Elijah Hopkinson (1815–1885)

Display of Fur and Taxidermy from the Great Exhibition 1851. Source: Royal Collection Trust.

Elijah was an edge tool maker, beerhouse-keeper and taxidermist. He was an edge tool maker in the 1841 and 1851 censuses, and by 1851 he was married to Charlotte with two children Tom, eight, and a newborn baby Elijah. The beerhouse was the Three Banners on Corporation Street.

In the same year, Charlotte was fined for using ‘filthy and obscene language’. The Sheffield Independent reported that witnesses in the case:

Gave their evidence with becoming modesty and decorum, avoiding even a mention of the gross language alleged … The defendant, on the other hand, uttered before the Magistrate language of the most indecent and revolting description, and not content with the mere mention of this, kept repeating the expressions with a pertinacity which disgusted all who heard them.

This incident is the first evidence of Elijah’s taxidermy business as it occurred when the complainant went to Elijah and Charlotte’s house, ‘To look at a very remarkable calf… which a person in the neighbourhood was stuffing’. In 1857 Elijah was listed in White´s History, Gazetteer and Directory of Derbyshire and Sheffield as one of five ‘Bird &c Preservers’.

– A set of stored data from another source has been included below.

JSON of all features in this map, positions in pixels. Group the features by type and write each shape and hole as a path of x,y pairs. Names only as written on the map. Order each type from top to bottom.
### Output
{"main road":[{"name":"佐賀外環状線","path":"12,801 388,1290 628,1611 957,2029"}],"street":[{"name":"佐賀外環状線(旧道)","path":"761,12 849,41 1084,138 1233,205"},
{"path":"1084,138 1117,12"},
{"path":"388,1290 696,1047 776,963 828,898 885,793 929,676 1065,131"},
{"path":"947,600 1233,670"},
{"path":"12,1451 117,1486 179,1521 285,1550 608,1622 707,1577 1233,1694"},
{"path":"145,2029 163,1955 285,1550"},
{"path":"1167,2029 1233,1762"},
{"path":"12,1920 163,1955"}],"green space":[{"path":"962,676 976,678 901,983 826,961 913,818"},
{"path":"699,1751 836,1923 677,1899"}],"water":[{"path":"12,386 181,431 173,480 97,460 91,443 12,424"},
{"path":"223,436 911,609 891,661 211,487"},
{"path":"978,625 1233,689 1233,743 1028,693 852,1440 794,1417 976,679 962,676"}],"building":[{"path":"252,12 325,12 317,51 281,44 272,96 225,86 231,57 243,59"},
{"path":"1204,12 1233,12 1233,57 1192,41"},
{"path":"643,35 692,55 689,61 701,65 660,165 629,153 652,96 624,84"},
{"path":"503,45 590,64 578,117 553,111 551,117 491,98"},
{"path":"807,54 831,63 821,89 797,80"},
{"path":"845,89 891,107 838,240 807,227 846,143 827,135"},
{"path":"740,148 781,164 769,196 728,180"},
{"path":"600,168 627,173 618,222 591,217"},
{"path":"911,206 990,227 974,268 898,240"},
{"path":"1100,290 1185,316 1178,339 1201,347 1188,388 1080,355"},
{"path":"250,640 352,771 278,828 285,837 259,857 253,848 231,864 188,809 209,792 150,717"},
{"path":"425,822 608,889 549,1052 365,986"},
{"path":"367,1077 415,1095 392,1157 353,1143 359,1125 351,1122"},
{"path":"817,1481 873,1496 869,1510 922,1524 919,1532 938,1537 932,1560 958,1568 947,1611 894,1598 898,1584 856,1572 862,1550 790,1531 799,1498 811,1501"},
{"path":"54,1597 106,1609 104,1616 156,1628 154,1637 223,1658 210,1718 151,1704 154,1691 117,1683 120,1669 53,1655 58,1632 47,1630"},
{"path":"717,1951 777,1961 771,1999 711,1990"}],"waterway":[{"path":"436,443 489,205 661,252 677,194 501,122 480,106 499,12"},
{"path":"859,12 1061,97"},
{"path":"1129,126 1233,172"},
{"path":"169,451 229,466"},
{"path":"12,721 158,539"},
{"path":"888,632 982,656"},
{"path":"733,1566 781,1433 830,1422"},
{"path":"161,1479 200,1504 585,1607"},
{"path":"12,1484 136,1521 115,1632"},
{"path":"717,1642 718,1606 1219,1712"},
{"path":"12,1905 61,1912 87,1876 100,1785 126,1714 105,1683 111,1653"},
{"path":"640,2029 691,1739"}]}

The Great Exhibition of 1851 exhibited many stuffed birds and animals and it became very fashionable to have stuffed birds and animals as home decorations. Interestingly The Water Drinkers, a history of the temperance movement, describes possessing a case of stuffed birds as a symbol of the temperance movement as a sign of a thrifty, non-drinking household.

In 1867 the Sheffield Daily Telegraph reported that Elijah was fined £5 for ‘allowing prostitution in his [beer]house on Christmas Eve’ and in 1869 he lost his beerhouse licence because of this conviction.

In the 1871 census Elijah’s occupation was edge tool grinder, although it is possible he was still doing taxidermy as well. Charlotte died in the Ecclesall Union workhouse in 1880 aged 60 and she is likely to have entered the workhouse due to ill-health. In the 1881 census, Elijah was boarding with a family and still working as an edge tool maker. He died in 1885 in the same workhouse.  Elijah was interred in an unmarked public grave T 288 and his wife Charlotte in an unmarked public grave MM 106. Both are in the Nonconformist area of the Cemetery.